Again, your feedback is greatly appreciated. These are conversations I haven't had, and what few times I've initiated them they ended up instilling more fear that amounted to me feeling like I should focus more on applying for jobs than trying to grow an electronics company and employ others. This is all, even a year later, still frightening, unstable, and new territory for me. Decisions I make are not permanent, and only made for what I feared was the safest thing to do at the time. I want to make electronics, I think it's neat. There is, as it would seem, a frightening amount of paperwork involved.

MauAbata commented 3 years ago

After reviewing my notes from the previous weeks spent trying to work out this notion, I've decided GPLv3 works best. PR here for additional comment specifically regarding licensing: https://github.com/MausTec/edge-o-matic-3000/pull/20

W/R/T EOM-HAL, further discussion here about that is alright.

fenbyfluid commented 3 years ago

Hey, thanks for the responses! I think GPLv3 is a great fit for this code, nice choice.
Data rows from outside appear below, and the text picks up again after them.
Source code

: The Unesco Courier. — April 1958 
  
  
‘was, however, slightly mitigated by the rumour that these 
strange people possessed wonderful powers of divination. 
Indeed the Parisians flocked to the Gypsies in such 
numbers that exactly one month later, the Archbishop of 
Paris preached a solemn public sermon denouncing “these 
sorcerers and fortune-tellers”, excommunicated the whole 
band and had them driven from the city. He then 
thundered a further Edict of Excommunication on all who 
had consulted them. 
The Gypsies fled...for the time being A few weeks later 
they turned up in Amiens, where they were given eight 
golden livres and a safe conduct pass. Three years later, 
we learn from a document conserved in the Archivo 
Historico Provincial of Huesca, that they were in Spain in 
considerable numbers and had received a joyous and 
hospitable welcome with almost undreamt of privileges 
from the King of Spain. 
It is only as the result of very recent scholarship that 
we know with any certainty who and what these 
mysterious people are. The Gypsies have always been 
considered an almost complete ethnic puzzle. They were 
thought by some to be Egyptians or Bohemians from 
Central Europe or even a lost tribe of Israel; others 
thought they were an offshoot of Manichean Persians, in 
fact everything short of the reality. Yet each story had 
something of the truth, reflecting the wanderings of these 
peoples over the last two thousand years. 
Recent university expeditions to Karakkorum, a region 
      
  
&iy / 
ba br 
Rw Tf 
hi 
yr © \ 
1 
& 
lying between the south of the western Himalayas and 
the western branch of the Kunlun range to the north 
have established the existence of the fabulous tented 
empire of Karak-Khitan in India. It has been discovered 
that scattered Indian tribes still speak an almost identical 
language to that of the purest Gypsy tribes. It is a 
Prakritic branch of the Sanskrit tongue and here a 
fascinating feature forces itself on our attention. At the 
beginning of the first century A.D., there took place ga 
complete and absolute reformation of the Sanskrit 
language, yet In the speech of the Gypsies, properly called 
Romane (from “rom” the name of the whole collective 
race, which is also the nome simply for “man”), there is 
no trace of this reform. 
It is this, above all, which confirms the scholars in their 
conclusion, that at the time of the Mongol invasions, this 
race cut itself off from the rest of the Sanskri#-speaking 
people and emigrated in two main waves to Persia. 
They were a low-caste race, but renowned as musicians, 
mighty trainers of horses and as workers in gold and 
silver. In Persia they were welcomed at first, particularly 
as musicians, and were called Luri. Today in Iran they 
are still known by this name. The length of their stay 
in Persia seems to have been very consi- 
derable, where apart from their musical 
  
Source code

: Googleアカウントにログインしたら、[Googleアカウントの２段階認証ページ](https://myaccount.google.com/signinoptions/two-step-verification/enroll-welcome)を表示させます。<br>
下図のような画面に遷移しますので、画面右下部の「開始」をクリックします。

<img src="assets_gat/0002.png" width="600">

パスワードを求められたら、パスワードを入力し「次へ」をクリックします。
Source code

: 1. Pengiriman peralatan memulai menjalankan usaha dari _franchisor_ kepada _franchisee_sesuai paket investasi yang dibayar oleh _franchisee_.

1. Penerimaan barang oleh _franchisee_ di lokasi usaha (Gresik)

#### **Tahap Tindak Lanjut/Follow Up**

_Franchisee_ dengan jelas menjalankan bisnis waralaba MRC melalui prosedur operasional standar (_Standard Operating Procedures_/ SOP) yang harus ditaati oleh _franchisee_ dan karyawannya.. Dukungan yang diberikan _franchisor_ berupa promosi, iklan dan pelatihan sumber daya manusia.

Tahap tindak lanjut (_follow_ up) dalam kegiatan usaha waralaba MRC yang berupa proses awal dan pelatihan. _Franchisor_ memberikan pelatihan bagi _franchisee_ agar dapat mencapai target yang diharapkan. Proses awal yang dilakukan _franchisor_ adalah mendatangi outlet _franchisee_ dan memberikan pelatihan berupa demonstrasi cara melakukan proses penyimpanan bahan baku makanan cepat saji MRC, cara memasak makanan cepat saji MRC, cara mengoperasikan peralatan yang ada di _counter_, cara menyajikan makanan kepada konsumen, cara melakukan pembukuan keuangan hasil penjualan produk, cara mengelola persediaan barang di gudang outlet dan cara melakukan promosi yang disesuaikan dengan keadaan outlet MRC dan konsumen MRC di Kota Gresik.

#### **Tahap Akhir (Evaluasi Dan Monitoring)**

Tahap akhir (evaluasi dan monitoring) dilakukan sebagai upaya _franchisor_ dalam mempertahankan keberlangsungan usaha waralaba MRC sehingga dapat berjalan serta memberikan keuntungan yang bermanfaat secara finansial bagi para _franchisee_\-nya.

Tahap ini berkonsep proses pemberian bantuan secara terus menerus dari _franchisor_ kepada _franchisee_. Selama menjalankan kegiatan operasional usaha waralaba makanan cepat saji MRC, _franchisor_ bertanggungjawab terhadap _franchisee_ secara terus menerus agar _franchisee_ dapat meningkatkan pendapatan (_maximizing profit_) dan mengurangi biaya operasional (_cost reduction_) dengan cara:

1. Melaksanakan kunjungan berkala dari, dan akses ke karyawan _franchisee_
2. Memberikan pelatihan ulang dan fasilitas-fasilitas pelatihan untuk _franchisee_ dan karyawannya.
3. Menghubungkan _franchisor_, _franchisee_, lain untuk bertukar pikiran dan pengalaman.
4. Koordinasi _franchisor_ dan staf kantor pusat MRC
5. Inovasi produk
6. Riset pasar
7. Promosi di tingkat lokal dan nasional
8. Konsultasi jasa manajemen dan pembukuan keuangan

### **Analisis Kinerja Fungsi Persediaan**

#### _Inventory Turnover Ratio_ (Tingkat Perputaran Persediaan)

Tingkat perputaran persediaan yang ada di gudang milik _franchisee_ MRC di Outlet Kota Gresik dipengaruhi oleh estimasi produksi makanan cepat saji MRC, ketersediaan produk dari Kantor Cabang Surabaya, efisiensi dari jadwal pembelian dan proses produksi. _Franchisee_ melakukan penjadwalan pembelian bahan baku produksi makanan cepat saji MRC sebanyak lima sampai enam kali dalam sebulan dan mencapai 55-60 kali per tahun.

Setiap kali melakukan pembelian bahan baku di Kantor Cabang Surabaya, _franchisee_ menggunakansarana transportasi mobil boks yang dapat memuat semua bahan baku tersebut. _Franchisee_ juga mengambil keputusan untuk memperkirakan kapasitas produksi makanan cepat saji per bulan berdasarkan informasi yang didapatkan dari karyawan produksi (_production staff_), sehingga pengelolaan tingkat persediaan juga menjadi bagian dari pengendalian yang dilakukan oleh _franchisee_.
As the user base increases and things move towards a slightly easier setup path I hope community contributions grow - which was definitely my aim with a PR like this, having pre-commit checks just makes it so much easier to know what's incoming is sane, and it gives a reference for people to know how to get started building things locally as well (and unlike instructions, generally stays updated!)

The idea of eom-hal is definitely brilliant and makes perfect sense, it certainly should make general firmware development easier and safer, but I definitely would like to see it open source albeit with big "here be dragons" warnings. My interest in seeing it open and available is that I've become very passionate about the Rust programming language over the last few years, coming from a background as a professional C++ developer it makes reasoning about data lifecycle absolutely trivial (at the expense of some more upfront cost teaching the compiler what the rules are going to be). While it's not quite there for the architecture of the EOM hardware yet (although hopefully soon, there is an active working group for it), Rust has made great strides in embedded development already and its focus on fearless concurrency is just perfect for things like interrupt driven environments. So while not a near term thing, I'm super interested in exploring the possibility of a Rust port of the firmware and how that would shape up, and that would make sense to start at the level of something like EOM-HAL.

I do have a device in hand thankfully (and what a great little bit of kit it is) so it's good to know that the current state of things all lines up. There's a particular feature I want to have a shot at building out some time soon (multiple configuration profiles), but that shouldn't be going anywhere near the hardware level so should be all happy days to test locally anyway. I'll look forward to seeing more about those other test interfaces when you get there :D

I'm not currently in the Discord but I'd love to be - as soon as I can figure out how to make distinct identities work sanely on Discord you'll see me there!